American Airlines Group Inc., Delta Air Lines Inc., and United Continental Holdings Inc. are being asked by a group that advocates on behalf of flyers to report on potential business risks from cabin seats that are getting smaller while passengers get bigger.
The nonprofit Flyers Rights, which invests in the airlines through its education fund, has filed shareholder proposals requesting a report from each one that includes an analysis of how its profit margin and stock price could be affected by these trends. The group says the airlines face a risk of discrimination, as well as a potential regulatory risk.
The proposal states, in part:
RESOLVED: The shareholders of American Airlines Group, Inc. (the "Company'*) request that the Board of Directors prepare a report on the regulatory risk and discriminatory effects of smaller cabin seat sizes on overweight, obese, and tall passengers. This report will also analyze the impact of smaller cabin seat sizes on the Company's profit margin and stock price.
SUPPORTING STATEMENT: Average seat width in economy class has dramatically decreased in the past two decades, from 18.5 inches in the early 2000s to 17 inches today. Seat pitch (leg room) in economy class has similarly declined, "from an average of 35 inches in the early 2000s to 31 inches today —and in an increasing number of cases [...] 28 inches," On an American Boeing 737 MAX, the seat width in the main cabin ranges from 16.6 inches to 17.8 inches and seat pitch is 30 inches.
According to the CDC, over 70% of American adults aged 20 and over are overweight or obese. About 4% of adults are also now over 74 inches (6'2") tall.
Reducing seat size in the face of these trends risks losing loyal customers at best —and discriminates at worst.
American Airlines and United have both filed no action requests seeking to exclude the proposals. American's letter states that it is relying on the exemption under Rule 14a-8(i)(7) that allows exclusion of proposals that deal "with a matter relating to the company’s ordinary business operations.” The letter relies on the SEC's Exchange Act Release No. 34-40018 (May 21, 1998) (“1998 Release”):
The Commission stated in the 1998 Release that the policy underlying the ordinary business exclusion is based on two considerations:
first, whether a proposal relates to “tasks that are so fundamental to management’s ability to run a company on a day-to-day basis that they could not, as a practical matter, be subject to direct shareholder oversight;” and
second, whether a “proposal seeks to ‘micro-manage’ the company by probing too deeply into matters of a complex nature upon which shareholders, as a group, would not be in a position to make an informed judgment.”
...
The Staff has consistently agreed that proposals relating to a company’s sale and marketing of its products or services, or seeking to dictate management’s day-to-day decisions regarding the selection of products or services offered, implicate a company’s ordinary business operations and may be excluded pursuant to Rule 14a-8(i)(7).
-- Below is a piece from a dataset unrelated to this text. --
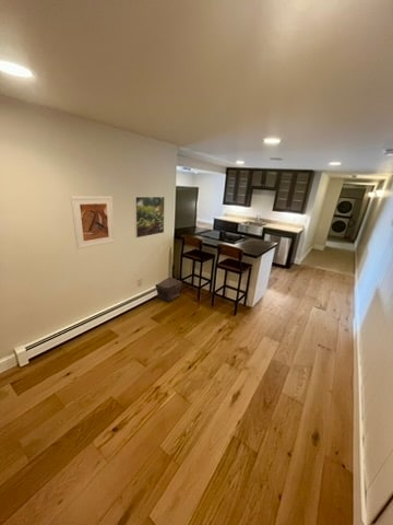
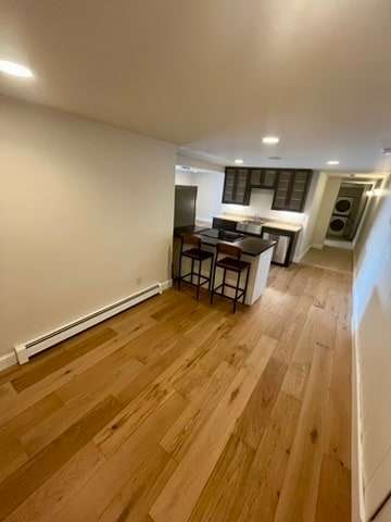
- pouch [154,276,182,303]
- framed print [133,196,166,238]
As someone who is somewhat horizontally challenged the constant shrinking of airline seats is a matter of considerable concern. So I hate to admit it, but I think American Airlines is clearly correct. In my paper, Revitalizing SEC Rule 14a-8's Ordinary Business Exemption: Preventing Shareholder Micromanagement by Proposal, 85 Fordham Law Review 705 (2016), I argue that courts should use a two part test to identify ordinary matters:
Under it, courts first look to the state law definition of ordinary business matters. The court then determines whether the matter is one of substance rather than procedure. Only proposals passing muster under both standards should be deemed proper.
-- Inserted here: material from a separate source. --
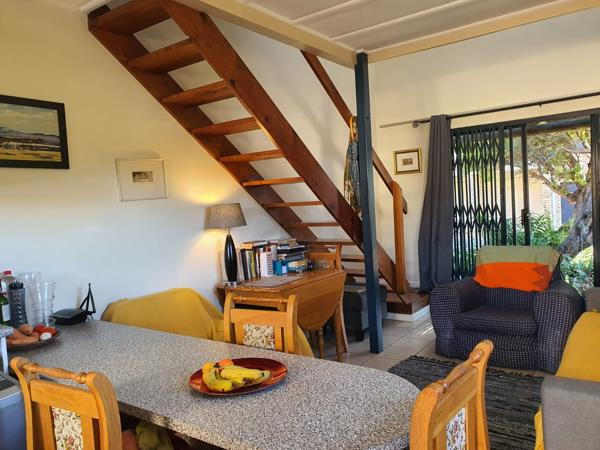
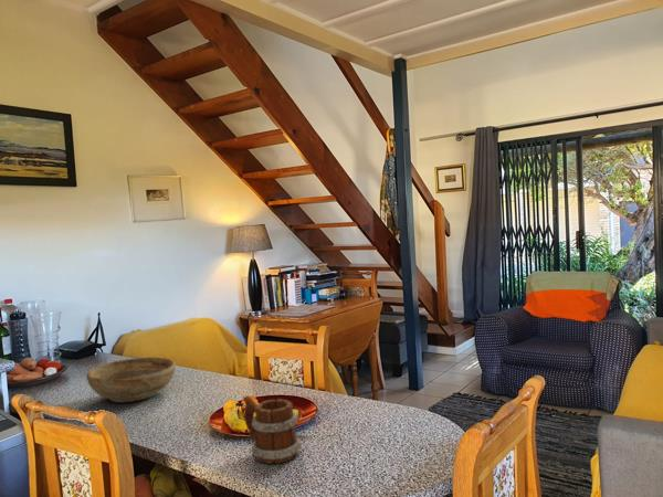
+ mug [242,394,303,465]
+ bowl [85,357,177,403]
It's hard to see how seat size is not a matter of ordinary business under this test.
[A]mong the elements to be taken into account for purposes of determining what constitutes an “extraordinary” action, which would normally be outside the apparent authority of senior executives, are the economic magnitude of the action in relation to corporate assets and earnings, the extent of risk involved, the time span of the action’s effect, and the cost of reversing the action. Examples of the kinds of actions that would normally be “extraordinary” include the creation or retirement of long-term or other significant debt, the reacquisition of significant amounts of equity, significant capital investments, business combinations including those effected for cash, the disposition of significant businesses, entry into important new lines of business, significant acquisitions of stock in other corporations, and actions that would foreseeably expose the corporation to significant litigation or significant new regulatory problems. A useful generalization is that decisions that would make a significant change in the structure of the business enterprise, or the structure of control over the enterprise, are extraordinary corporate actions, and therefore are normally outside the apparent authority of senior executives.
Changes in seat size would not make "a significant change in the structure of the business enterprise" nor would it change "the structure of control over the enterprise." Likewise, it does not specify a process by which boards make decisions but rather specifies a specific outcome.